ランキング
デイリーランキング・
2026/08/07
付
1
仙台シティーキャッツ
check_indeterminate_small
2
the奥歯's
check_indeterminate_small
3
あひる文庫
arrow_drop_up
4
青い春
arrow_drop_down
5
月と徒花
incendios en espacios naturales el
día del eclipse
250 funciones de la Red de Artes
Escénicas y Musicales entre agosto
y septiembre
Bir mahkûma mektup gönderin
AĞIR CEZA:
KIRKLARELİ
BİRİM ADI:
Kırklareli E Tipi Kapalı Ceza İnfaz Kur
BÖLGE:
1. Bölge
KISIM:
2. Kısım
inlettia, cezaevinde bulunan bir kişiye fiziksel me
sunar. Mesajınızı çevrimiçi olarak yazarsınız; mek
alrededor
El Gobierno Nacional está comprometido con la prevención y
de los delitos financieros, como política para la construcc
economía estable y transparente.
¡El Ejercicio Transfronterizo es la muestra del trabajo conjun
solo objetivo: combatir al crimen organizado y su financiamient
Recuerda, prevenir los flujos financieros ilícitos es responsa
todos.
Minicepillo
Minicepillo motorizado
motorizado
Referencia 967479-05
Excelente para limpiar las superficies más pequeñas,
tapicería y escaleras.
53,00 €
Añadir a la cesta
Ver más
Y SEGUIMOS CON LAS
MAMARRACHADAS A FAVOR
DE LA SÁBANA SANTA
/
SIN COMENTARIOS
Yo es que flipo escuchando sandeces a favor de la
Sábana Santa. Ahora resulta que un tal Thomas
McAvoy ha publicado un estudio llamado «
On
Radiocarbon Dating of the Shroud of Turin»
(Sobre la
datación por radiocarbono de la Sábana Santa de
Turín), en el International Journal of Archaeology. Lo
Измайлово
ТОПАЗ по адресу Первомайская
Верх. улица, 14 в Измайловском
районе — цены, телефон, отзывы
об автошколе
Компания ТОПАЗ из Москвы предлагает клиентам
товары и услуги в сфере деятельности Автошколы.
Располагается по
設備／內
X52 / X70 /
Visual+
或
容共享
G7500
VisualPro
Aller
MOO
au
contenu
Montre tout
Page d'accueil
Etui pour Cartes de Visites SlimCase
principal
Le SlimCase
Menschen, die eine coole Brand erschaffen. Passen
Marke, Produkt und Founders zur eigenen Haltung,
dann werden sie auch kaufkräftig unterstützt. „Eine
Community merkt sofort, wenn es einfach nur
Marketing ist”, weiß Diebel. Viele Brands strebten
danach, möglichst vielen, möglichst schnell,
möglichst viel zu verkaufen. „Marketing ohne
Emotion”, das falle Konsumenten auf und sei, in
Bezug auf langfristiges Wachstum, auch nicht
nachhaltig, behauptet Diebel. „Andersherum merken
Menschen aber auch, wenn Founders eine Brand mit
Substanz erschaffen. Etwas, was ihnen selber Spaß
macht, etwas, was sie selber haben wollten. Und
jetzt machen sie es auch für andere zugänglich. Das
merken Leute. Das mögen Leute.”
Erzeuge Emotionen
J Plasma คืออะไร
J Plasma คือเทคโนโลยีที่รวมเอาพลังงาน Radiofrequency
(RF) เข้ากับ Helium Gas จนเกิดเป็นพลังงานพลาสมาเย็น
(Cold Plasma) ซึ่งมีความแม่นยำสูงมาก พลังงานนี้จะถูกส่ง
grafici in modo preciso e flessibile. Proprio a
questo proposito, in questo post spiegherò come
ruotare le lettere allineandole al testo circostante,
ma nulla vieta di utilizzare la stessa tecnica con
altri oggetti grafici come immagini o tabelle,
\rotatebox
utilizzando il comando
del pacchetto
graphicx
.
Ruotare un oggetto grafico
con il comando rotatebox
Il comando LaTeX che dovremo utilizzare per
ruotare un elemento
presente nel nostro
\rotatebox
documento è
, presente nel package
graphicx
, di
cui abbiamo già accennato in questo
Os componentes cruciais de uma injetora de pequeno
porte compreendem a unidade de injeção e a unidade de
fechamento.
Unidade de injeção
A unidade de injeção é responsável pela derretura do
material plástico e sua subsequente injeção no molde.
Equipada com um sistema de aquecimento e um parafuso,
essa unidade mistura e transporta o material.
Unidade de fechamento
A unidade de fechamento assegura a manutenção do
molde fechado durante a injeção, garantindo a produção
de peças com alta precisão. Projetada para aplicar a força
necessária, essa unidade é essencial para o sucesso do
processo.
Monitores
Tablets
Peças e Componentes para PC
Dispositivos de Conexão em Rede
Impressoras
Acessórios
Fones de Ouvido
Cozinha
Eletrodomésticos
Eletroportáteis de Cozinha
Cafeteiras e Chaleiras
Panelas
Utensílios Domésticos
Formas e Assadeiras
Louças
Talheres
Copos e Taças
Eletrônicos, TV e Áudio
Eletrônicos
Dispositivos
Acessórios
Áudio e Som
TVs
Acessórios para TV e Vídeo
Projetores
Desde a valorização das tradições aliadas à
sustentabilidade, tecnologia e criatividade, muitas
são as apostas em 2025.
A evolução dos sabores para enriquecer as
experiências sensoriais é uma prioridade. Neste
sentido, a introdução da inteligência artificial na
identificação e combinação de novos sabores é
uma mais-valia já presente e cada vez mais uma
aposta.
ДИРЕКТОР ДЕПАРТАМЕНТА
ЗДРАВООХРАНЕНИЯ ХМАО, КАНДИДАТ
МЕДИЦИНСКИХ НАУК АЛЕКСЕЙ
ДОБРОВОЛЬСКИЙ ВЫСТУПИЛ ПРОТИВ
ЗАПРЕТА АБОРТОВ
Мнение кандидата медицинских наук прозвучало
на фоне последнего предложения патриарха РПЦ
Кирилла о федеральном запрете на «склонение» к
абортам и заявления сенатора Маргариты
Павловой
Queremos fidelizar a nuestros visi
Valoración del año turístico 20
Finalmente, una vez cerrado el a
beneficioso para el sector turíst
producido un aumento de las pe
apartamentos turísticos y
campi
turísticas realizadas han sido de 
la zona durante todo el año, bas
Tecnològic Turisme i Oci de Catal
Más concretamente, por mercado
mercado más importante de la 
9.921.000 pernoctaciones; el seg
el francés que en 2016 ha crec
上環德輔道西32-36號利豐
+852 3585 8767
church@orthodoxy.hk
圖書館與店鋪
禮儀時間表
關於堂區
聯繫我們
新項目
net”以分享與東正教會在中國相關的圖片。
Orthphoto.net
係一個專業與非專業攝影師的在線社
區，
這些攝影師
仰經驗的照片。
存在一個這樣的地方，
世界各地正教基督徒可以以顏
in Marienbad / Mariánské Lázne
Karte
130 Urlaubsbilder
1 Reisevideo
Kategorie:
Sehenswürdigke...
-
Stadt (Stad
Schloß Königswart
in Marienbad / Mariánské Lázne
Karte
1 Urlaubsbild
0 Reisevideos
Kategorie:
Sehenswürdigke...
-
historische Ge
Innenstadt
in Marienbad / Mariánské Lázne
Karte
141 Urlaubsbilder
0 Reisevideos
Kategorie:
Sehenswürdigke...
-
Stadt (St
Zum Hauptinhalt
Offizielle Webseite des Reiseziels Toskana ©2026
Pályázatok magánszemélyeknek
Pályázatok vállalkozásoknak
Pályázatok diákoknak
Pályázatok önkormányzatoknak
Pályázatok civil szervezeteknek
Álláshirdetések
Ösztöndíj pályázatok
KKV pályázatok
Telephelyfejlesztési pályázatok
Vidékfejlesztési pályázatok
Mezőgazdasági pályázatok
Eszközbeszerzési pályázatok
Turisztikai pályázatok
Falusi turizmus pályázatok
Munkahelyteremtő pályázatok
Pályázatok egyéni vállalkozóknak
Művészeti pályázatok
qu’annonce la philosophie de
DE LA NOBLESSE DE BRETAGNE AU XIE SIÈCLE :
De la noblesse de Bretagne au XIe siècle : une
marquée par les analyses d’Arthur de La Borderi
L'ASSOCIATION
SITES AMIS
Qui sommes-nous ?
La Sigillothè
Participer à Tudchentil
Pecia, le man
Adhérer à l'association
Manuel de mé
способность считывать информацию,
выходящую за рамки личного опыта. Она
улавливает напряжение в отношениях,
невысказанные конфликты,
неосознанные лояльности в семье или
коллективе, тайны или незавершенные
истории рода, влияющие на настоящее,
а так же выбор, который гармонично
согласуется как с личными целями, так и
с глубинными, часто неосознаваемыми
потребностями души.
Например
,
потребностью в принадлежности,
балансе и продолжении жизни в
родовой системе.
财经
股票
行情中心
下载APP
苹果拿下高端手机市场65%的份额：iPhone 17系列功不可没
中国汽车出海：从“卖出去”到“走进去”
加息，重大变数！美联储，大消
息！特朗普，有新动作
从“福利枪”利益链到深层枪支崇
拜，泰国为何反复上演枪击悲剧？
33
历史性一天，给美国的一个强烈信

★ ★ ★

▸ Exercise prompt
Give every line from the beginning of the records through the line containing "solo objetivo: combatir" as a JSON list of strings, one string per line, leaving out blank lines.

▸ Exercise answer
[
  "ランキング",
  "デイリーランキング・",
  "2026/08/07",
  "付",
  "1",
  "仙台シティーキャッツ",
  "check_indeterminate_small",
  "2",
  "the奥歯's",
  "check_indeterminate_small",
  "3",
  "あひる文庫",
  "arrow_drop_up",
  "4",
  "青い春",
  "arrow_drop_down",
  "5",
  "月と徒花",
  "incendios en espacios naturales el",
  "día del eclipse",
  "250 funciones de la Red de Artes",
  "Escénicas y Musicales entre agosto",
  "y septiembre",
  "Bir mahkûma mektup gönderin",
  "AĞIR CEZA:",
  "KIRKLARELİ",
  "BİRİM ADI:",
  "Kırklareli E Tipi Kapalı Ceza İnfaz Kur",
  "BÖLGE:",
  "1. Bölge",
  "KISIM:",
  "2. Kısım",
  "inlettia, cezaevinde bulunan bir kişiye fiziksel me",
  "sunar. Mesajınızı çevrimiçi olarak yazarsınız; mek",
  "alrededor",
  "El Gobierno Nacional está comprometido con la prevención y",
  "de los delitos financieros, como política para la construcc",
  "economía estable y transparente.",
  "¡El Ejercicio Transfronterizo es la muestra del trabajo conjun",
  "solo objetivo: combatir al crimen organizado y su financiamient"
]